I wouldn't be thrilled if a daughter of mine came home with either of them, but I can imagine getting to know Callum a little better and can see aspects of his character that are endearing.
Dexter, though I find him entertaining, is another matter entirely. I'd be horrified if a daughter of mine came home with him. His attitude towards women is appalling. Jackie went on and on about Callum's VT claims having slept with 200 women and a mother and daughter amongst them. Yet Dexter referred to women in the most disgustingly mechanistic and misogynistic fashion and somehow that didn't worry her half as much.

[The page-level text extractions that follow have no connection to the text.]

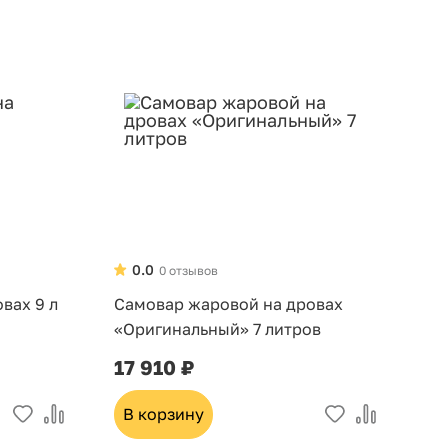
0.0
0 отзывов
вах 9 л
Самовар жаровой на дровах
«Оригинальный» 7 литров
17 910 ₽
В корзину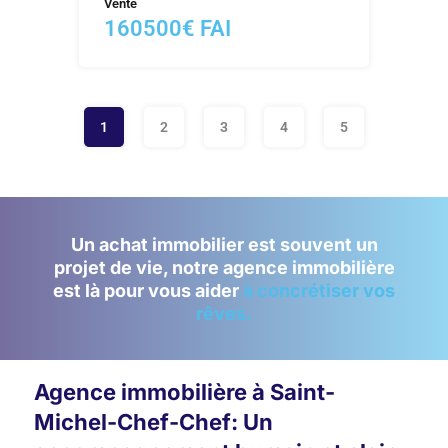
Vente
160500€ FAI
1
2
3
4
5
Un achat immobilier est souvent un
projet de vie, notre agence immobilière
est là pour vous aider
à concrétiser vos
rêves.
Agence immobilière à Saint-
Michel-Chef-Chef: Un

A man who considers it ok to have a different woman for each purpose (the one you have sex with, the one you have cuddles with, the one you can talk to etc) and for each different fetish (the redhead, the blonde etc). He spoke about women like they were fashion accessories who existed solely to serve his desires. Even the 'compliments' he used with the girls in the house sounded like something from the 1950s: good wife material? Seriously?
It's entirely possible that Callum has some kind of disorder. For all we know he could be somewhere on the autistic spectrum and unable to properly read and follow social cues. In which case the hate and vitriol levelled at him would be even more appalling.
Dexter, on the other hand, as entertaining as he may be, is an out and out misogynist who by his own admission treats women like objects and coaches other men to do the same (the whole 'negging' approach to the dating game is truly sick-making).
I wouldn;t want a daughter of mine to come back with either of them; however if they came back with Callum I wouldn't lose respect for them. If they came back with Dexter, I'd have to ask myself how I'd managed to fail them so badly as a parent.